The women are sitting with hijabs and scarves over their heads. They are huddled in coats and blankets against the harsh winter nights of Delhi, Allahabad and Lucknow where the temperature is sinking to 3 degrees Centrigrade. They sit there silently all night listening to speeches, ringed round by a protective circle of men in many cases in case the police arrive with batons. What the women are doing is illegal – they are protesting against the Citizenship (Amendment) Act and the National Register of Citizenship declared in a sudden swoop by the Government of India and passed in the upper house in December. The CAA provided for citizenship to Hindus, Sikhs, Jains, Buddhists, Christians and Parsis from Pakistan, Afghanistan and Bangladesh Indian citizenship.  The NRC would require every India to prove his/her citizenship. Together the two would filter out Muslims.

The NRC chaos began in Assam where thousands who could not prove their citizenship were herded into detention camps.  Behind this of course is the fact that the Muslims who elected to stay in India when the country was Partitioned in 1945 had no certificates to prove their nationality since they had been long time residents of what was then Hindustan.

Murmurs of protest began once the law was passed with the usual accepted marches. However, then the grammar of protest was suddenly redefined in Shaheen Bagh.

The protest in Delhi’s Shaheen Bagh  has become an enduring symbol of the demonstrations that have swept India over the new law, which was passed in December. Shaheen Bagh started after the police raided JNU and assaulted  protesting student who happened to be unarmed. It began with four women and six men but gradually more joined while the men went to work. No leader was identified, in fact the women declared that theirs was a universal protest. The Shaheen Bagh model was then followed in other parts of the country.  There are men but they restrict their roles to those of protectors going to work in the mornings while the women remain sitting. Children spend the night with their mothers and go to school, returning again later to do their homework. Volunteers provide food.

The Shaheen Bagh sit in has continued for a month. Prime Minister Modi has been invited to hear women out over tea but so far has declined. Lucknow, Allahabad and Kolkata have added to the ranks of sit outs. Amit Shah has also been invited to address the women at his Lucknow rally so they can understand his policies better but he too has declined.

Women have always formed part of protests and movements since the time of independence – they joined Mahatma Gandhi’s non-violence marches. Women also hugged trees all night to prevent them being cut down in the Chipko Movement in 1973. There were names that became prominent in these movements – in Shaheen Bagh and the other sit outs the leaders are anonymous. The women are together in their protest because they know that their households and lives will be disrupted by CAA and NRC.
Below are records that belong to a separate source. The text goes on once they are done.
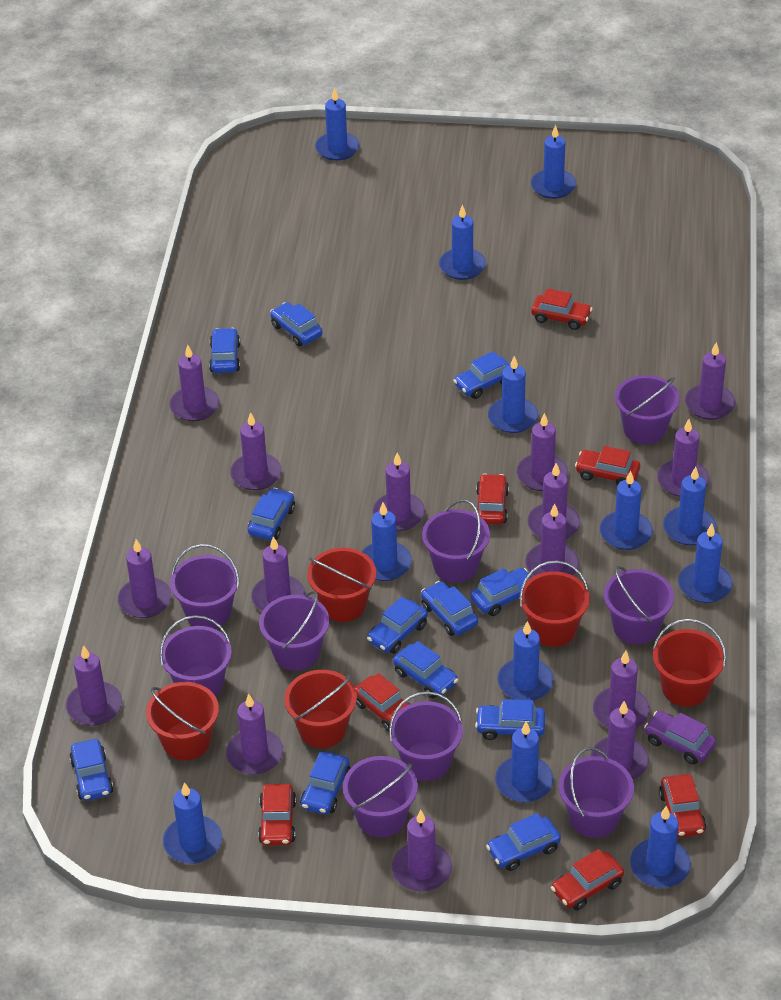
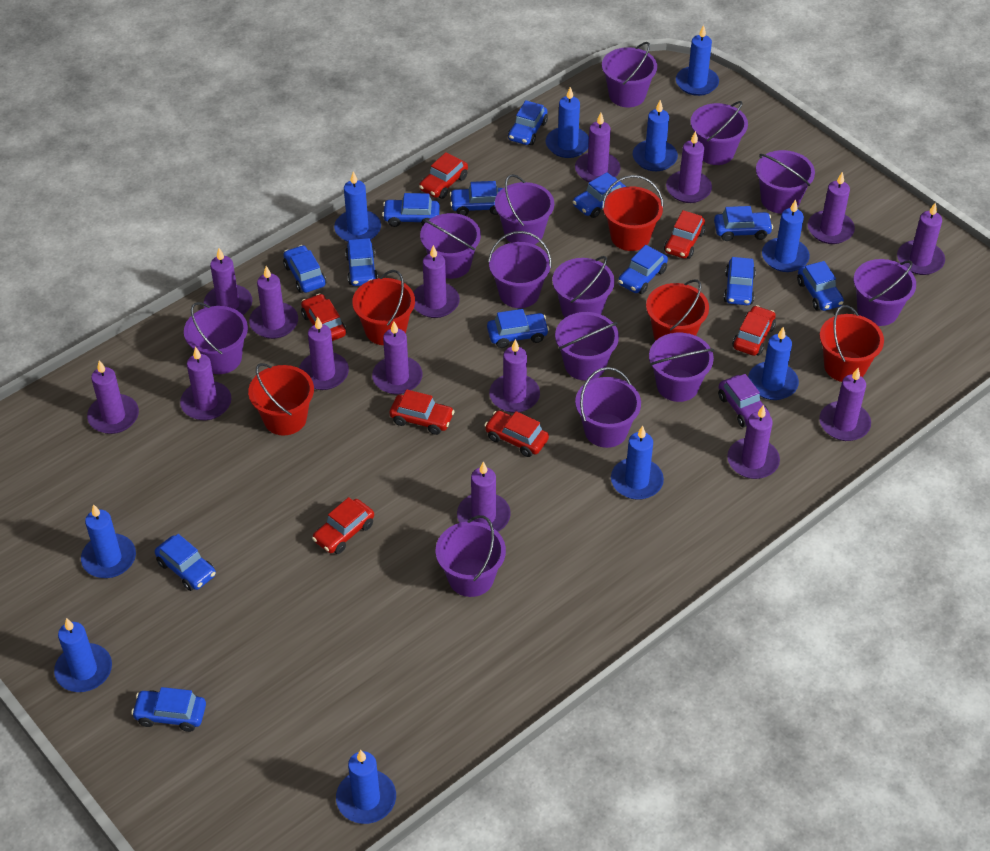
blue candle: 12 -> 10
blue car: 12 -> 13
purple bucket: 9 -> 13

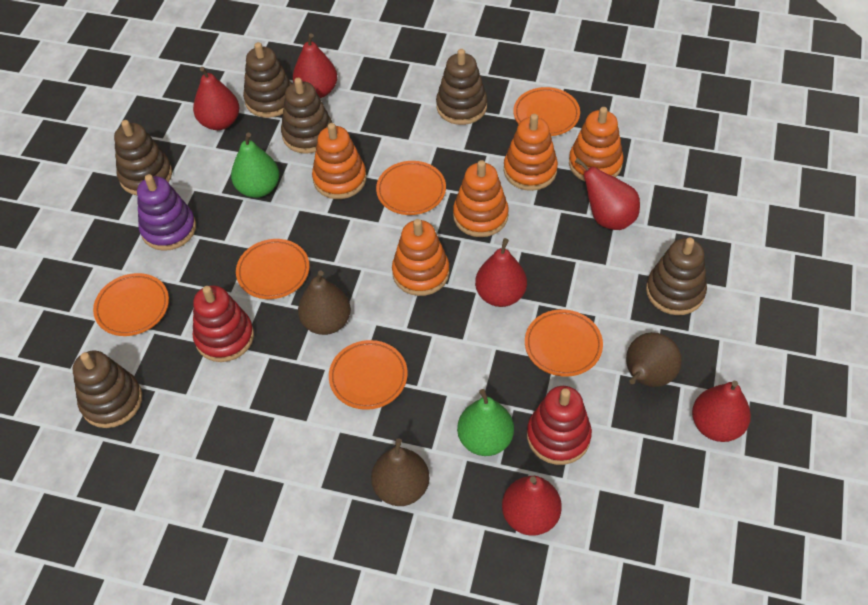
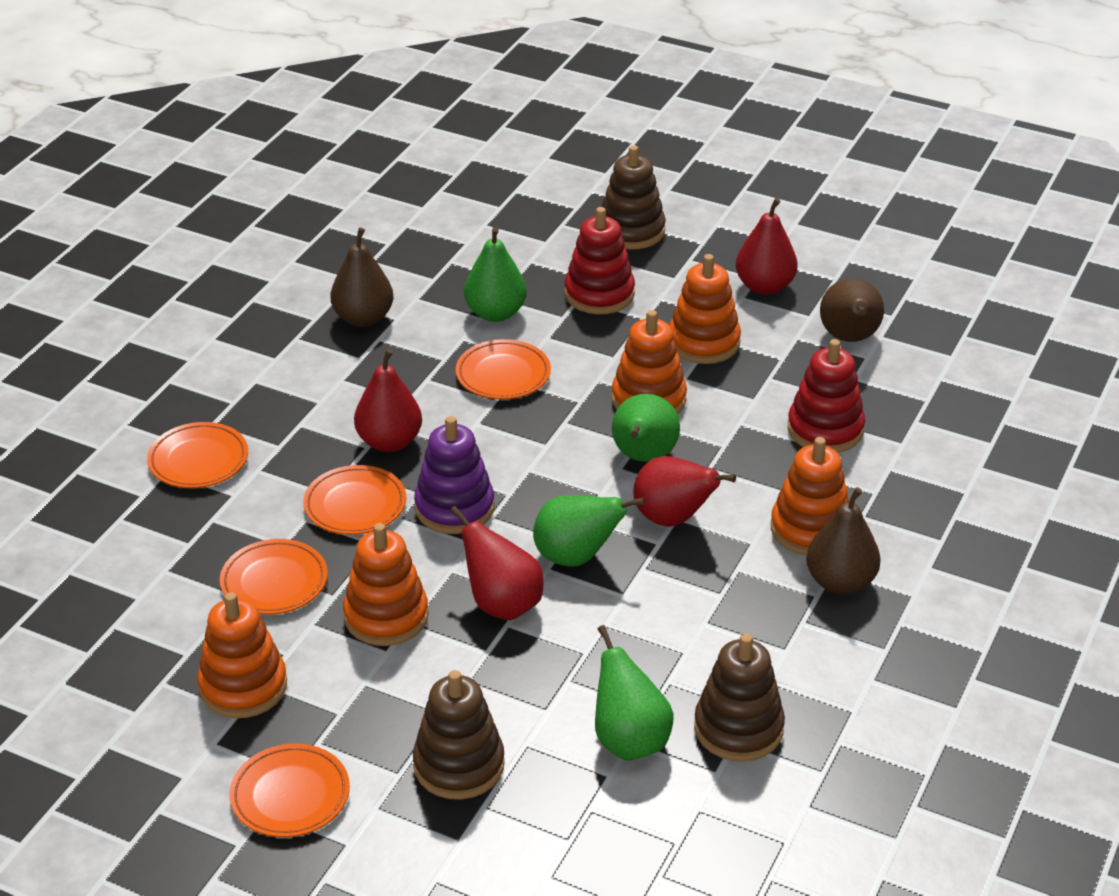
brown stacking toy: 6 -> 3
green pear: 2 -> 4
orange plate: 6 -> 5
red pear: 6 -> 4

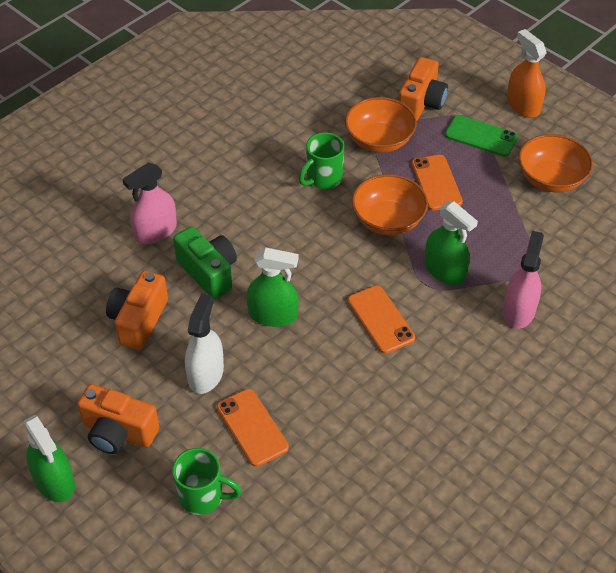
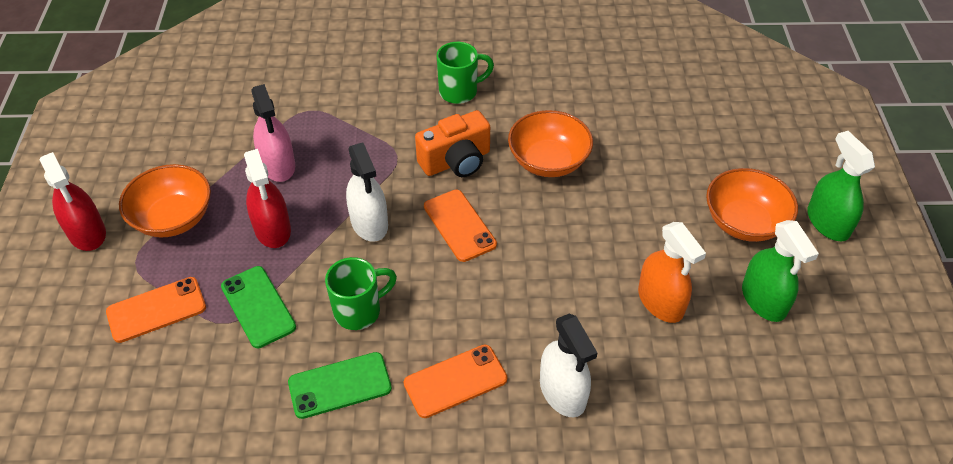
green camera: 1 -> 0
green phone: 1 -> 2
green spray bottle: 3 -> 2
orange camera: 3 -> 1
pink spray bottle: 2 -> 1
red spray bottle: 0 -> 2
white spray bottle: 1 -> 2

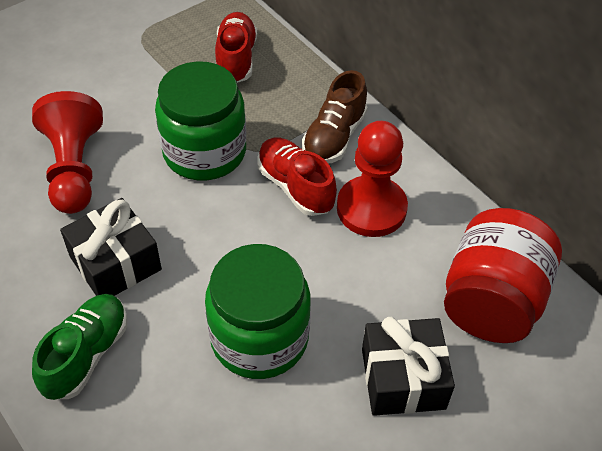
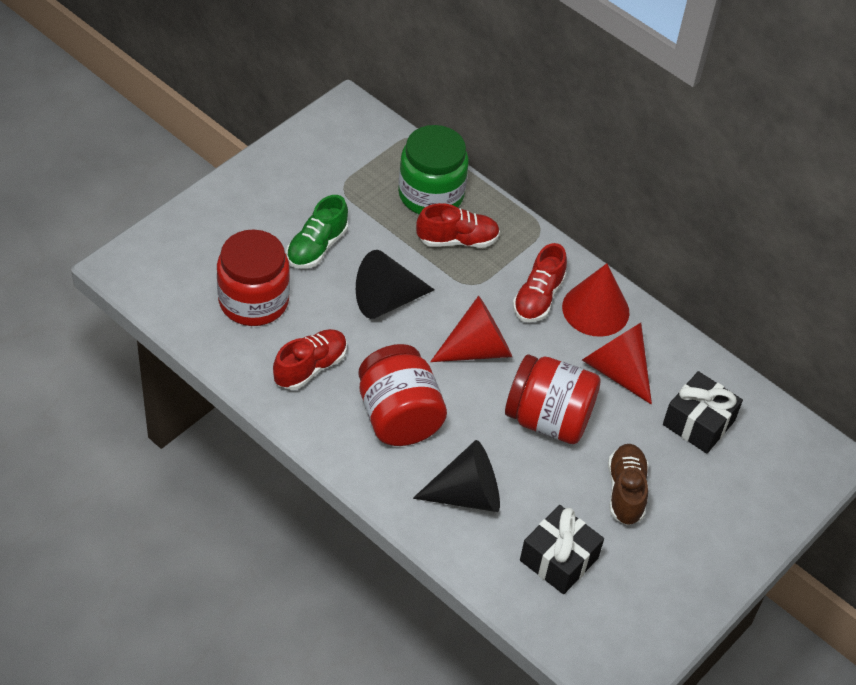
black cone: 0 -> 2
green jar: 2 -> 1
red cone: 0 -> 3
red jar: 1 -> 3
red pawn: 2 -> 0
red shoe: 2 -> 3

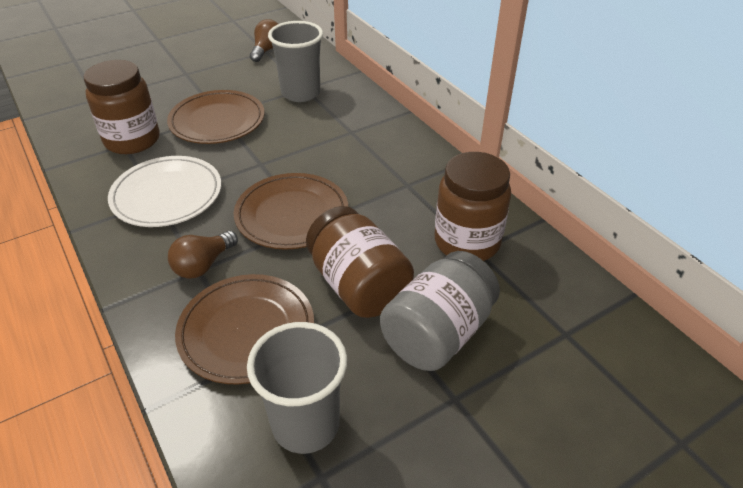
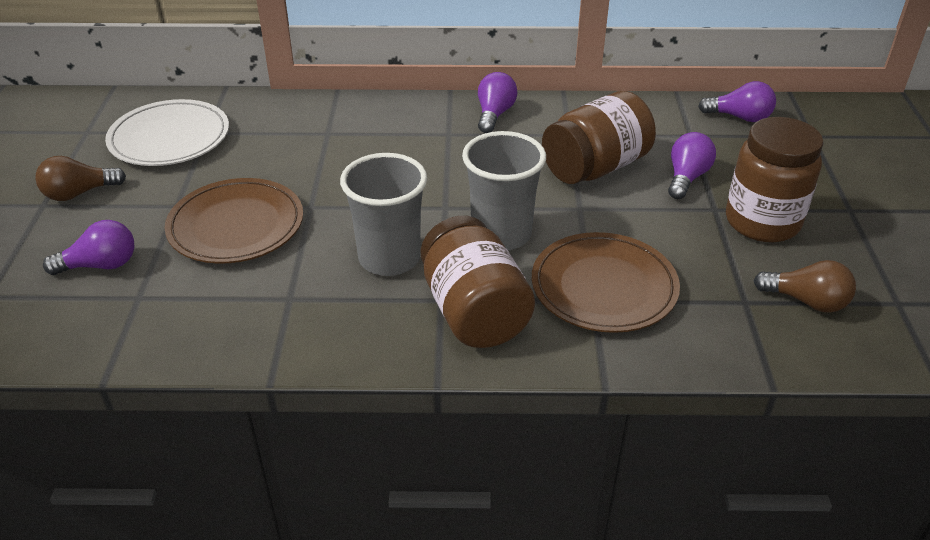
brown plate: 3 -> 2
grey jar: 1 -> 0
purple light bulb: 0 -> 4

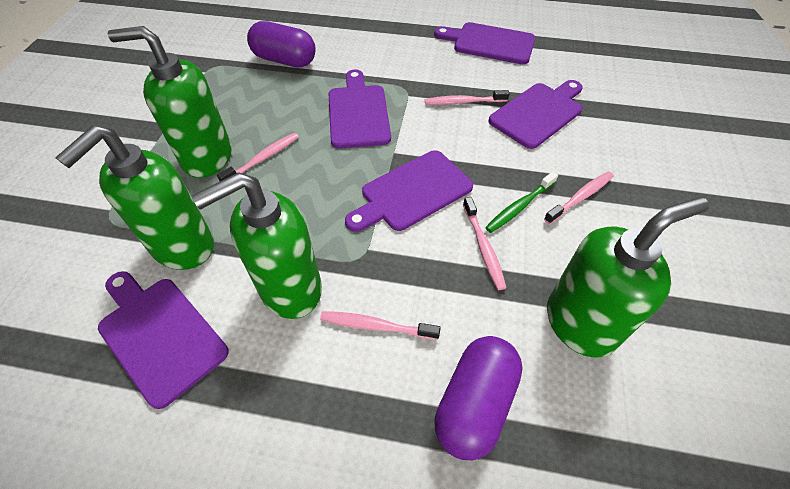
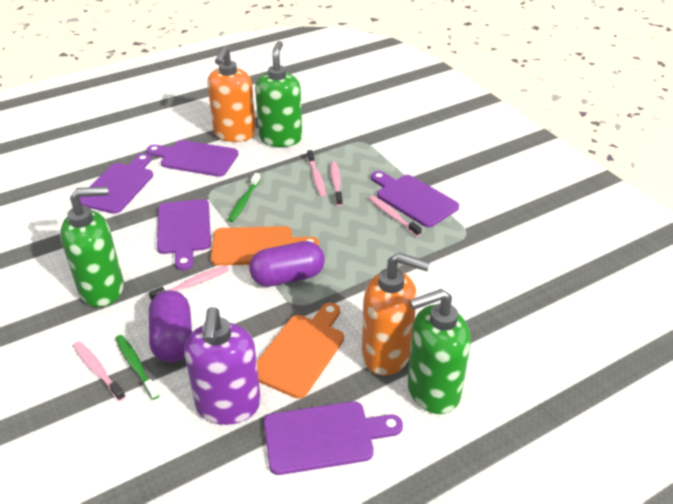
green soap dispenser: 4 -> 3
green toothbrush: 1 -> 2
orange cutting board: 0 -> 2
orange soap dispenser: 0 -> 2
purple soap dispenser: 0 -> 1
Many come to share their problems – a girl confessed that her political and personal lives were conflicting because she studied with RSS and BJP students many of whom were her friends and the women listened patiently to her telling the men who were shouting slogans to shut up and listen. It is domestic at one level, women united by a common problem and willing to sit it out, patiently enduring till the chaos is put to rights and helping others to comprehend and reach a solution without violence or sloganeering.

What alarms the BJP Government is the fact that the movement proves that Muslim women are not relegated to the closeted interiors of their homes. They have a voice of their own and despite measures like the triple talaq bill which the Government claimed was designed to empower them they have come out to protest of their own accord. Shaheen Bagh and its clones have brought together women of all ages ranging from fiery college students, placid homemaking mothers to sedate grandmothers.